Graph in Figure 6 represents a file of size 4 kb, 8 kb, 16 kb, 32 kb, and 64 kb taking 16 ms, 31 ms, 47 ms, 78 ms, and 218 ms encryption time using the RSA algorithm.

In RSA, exchange is the public key with the recipient is used for a decryption request. Hold it safe is a proprietary key that is never shared with any other person.

Graph in Figure 7 represents a file of size 4, 8, 16, 32, and 64 kb taking 15, 16, 16, 47, and 47 ms decryption time using the RSA algorithm.

If the key size is identical to the size of the packet to be sent across the network, an effective cryptosystem will produce the best results. Algorithm focused on parameters such as key length, block size, features, and functions. Because we realize data are held elsewhere in cloud storage, we need fast processing speed as well as fast protection. Here, the graph in Figure 6 indicates the success of the suggested case that how long it takes to encrypt the files.

5. Conclusions

An asset-restricted mobile PC saves data on an IoT-based cloud. However, constantly a significant inquiry regarding cloud specialist deals with the records appropriately while mobile cloud computing security is the fundamental concern. The proposed system gives a security system to make sure about the information in mobile cloud computing with the assistance of RSA calculation and other five different intelligent classification techniques.
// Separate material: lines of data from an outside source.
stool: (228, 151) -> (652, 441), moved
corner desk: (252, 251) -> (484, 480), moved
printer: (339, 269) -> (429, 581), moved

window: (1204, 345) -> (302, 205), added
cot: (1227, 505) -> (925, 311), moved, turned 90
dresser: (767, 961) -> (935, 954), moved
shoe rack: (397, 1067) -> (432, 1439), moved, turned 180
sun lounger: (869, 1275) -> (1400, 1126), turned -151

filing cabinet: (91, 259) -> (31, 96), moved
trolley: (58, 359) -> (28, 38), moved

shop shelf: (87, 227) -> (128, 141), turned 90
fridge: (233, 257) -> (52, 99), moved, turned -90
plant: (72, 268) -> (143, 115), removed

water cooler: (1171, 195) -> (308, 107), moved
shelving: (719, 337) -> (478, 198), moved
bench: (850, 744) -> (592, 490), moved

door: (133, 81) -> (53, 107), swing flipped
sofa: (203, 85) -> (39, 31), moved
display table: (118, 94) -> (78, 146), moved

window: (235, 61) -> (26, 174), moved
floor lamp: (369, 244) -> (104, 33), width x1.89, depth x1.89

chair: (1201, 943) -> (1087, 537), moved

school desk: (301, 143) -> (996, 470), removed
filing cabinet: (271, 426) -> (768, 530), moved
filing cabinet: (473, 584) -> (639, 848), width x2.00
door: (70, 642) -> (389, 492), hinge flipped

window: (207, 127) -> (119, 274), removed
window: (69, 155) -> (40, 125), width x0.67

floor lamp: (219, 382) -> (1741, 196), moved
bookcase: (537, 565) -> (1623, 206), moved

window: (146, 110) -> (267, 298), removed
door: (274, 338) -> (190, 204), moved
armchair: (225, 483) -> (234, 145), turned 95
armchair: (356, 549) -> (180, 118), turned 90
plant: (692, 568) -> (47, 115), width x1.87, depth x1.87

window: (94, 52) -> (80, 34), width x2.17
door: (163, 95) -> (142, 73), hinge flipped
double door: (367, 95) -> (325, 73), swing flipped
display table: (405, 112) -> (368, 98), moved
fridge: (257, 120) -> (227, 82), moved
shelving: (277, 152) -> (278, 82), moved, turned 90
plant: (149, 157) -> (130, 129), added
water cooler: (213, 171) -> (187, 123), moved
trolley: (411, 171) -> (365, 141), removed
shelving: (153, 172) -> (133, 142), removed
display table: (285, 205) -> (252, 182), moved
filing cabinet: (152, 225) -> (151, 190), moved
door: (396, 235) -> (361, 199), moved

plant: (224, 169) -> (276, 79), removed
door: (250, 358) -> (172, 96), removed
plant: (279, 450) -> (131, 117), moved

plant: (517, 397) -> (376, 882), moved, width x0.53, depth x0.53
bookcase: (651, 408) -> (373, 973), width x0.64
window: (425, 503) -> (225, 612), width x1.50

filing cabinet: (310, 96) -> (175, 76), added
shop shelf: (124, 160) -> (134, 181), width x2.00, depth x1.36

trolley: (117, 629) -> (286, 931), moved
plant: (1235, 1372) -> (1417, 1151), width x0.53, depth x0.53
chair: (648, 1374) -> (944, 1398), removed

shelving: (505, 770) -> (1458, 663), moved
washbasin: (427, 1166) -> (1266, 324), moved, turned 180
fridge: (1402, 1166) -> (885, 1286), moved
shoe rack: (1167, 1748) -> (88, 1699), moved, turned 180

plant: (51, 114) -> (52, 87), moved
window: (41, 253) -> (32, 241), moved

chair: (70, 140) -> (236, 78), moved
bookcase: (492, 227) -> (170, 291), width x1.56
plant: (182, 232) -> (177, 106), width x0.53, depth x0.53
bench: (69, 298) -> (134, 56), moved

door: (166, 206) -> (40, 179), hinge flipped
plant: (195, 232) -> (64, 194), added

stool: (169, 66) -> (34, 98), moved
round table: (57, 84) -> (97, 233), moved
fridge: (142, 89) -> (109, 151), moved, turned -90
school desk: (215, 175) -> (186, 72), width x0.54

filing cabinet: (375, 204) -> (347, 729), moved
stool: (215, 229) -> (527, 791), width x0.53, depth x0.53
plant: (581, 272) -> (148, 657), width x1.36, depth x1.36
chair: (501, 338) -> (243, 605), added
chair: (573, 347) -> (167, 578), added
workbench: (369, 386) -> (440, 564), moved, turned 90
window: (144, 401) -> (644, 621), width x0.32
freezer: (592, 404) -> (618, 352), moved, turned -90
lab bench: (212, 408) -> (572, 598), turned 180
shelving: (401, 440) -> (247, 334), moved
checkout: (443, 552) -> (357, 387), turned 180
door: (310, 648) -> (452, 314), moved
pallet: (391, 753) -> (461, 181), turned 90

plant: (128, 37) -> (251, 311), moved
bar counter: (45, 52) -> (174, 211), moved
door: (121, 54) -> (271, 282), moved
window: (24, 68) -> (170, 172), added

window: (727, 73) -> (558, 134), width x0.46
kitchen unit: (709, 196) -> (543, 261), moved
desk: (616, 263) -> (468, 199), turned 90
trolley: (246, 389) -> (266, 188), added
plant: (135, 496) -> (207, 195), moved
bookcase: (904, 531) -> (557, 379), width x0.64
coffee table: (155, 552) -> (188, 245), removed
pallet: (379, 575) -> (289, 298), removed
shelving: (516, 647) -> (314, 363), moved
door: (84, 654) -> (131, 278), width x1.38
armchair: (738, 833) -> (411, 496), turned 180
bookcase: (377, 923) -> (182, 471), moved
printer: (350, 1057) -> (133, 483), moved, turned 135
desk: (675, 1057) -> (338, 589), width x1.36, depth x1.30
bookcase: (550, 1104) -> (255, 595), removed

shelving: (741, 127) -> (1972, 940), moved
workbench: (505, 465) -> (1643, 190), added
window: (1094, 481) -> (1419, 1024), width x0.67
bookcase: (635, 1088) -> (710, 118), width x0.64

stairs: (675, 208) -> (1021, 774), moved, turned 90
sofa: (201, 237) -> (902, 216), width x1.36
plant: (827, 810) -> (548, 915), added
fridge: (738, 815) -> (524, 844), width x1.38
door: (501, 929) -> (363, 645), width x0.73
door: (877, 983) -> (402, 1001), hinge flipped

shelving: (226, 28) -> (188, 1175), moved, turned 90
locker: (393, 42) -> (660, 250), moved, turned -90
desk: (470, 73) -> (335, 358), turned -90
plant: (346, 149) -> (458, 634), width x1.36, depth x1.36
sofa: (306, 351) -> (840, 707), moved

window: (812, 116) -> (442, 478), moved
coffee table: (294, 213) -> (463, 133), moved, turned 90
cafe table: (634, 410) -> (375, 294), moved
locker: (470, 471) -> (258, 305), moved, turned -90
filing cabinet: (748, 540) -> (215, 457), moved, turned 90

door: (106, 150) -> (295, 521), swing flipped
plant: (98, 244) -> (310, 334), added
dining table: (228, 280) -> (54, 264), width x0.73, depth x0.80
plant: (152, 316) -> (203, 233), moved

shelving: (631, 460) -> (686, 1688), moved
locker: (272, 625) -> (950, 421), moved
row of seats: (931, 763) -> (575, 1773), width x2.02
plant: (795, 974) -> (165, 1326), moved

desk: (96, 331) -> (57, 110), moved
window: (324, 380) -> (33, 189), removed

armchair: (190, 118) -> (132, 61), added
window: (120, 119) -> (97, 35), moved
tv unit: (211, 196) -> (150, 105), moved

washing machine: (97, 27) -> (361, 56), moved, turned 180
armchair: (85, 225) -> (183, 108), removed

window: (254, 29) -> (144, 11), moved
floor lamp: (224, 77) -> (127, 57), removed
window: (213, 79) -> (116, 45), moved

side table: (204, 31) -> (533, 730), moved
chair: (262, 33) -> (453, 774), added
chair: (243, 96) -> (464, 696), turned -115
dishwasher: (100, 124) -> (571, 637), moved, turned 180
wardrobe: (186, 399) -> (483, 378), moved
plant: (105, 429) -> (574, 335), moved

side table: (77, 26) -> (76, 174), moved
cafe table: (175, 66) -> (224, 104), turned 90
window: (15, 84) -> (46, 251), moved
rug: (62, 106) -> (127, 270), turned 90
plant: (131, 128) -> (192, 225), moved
A classification method based on the proposed methodology was presented to classify heart-attack data. First, dataset is generated for different parameters of heart attack. Second, based on these data, result is calculated in “0” and “1” form. Now, the generated data are sent straight to SVM, KNN, NB, RF, and DT for classification. The accuracies of the training dataset with classifiers are 99.80%, 99.6%, 82%, 99.2%, and 97.8% of SVM, KNN, NB, RF, and DT, respectively. SVM has high accuracy in comparison with other contemporary algorithms. In future, SVM could be utilized for grouping reason. The execution of the RSA calculation provides information assurance. Cloud security depends on reliable computing and encryption. Only the approved user can access the data in the proposed work. However, if any intruder (unauthorized user) tries to attack the system to collect sensitive data, the original information will be secure and cannot be recovered.

Data Availability

The data used to support the findings of the study are included within the article.

Conflicts of Interest

The authors declare that they have no conflicts of interest.

Acknowledgments

The authors specially thank Muhammad Abul Hassan for his continuous support and help throughout this research study. This research was supported by the Faculty of Management of Comenius University in Bratislava, Slovakia.